## Saved data entries
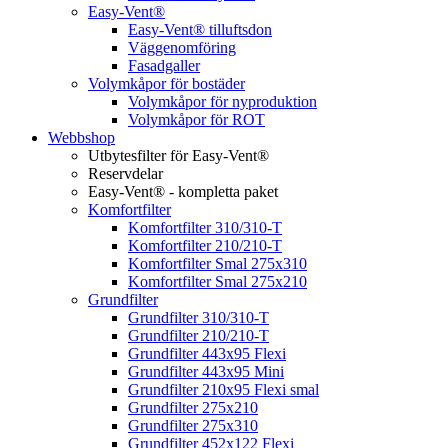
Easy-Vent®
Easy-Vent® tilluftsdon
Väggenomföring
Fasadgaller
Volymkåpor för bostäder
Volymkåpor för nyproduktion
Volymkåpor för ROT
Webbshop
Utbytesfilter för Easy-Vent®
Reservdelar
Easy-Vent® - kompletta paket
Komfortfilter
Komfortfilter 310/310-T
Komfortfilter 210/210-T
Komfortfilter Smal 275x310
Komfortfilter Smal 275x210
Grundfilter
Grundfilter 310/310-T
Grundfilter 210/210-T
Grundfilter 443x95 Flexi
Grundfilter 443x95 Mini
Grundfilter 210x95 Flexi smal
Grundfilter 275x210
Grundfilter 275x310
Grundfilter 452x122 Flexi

## Problem statement
A faithful, complete copy of the entries is required, without the pictures.

## Output of the exercise
Easy-Vent®
Easy-Vent® tilluftsdon
Väggenomföring
Fasadgaller
Volymkåpor för bostäder
Volymkåpor för nyproduktion
Volymkåpor för ROT
Webbshop
Utbytesfilter för Easy-Vent®
Reservdelar
Easy-Vent® - kompletta paket
Komfortfilter
Komfortfilter 310/310-T
Komfortfilter 210/210-T
Komfortfilter Smal 275x310
Komfortfilter Smal 275x210
Grundfilter
Grundfilter 310/310-T
Grundfilter 210/210-T
Grundfilter 443x95 Flexi
Grundfilter 443x95 Mini
Grundfilter 210x95 Flexi smal
Grundfilter 275x210
Grundfilter 275x310
Grundfilter 452x122 Flexi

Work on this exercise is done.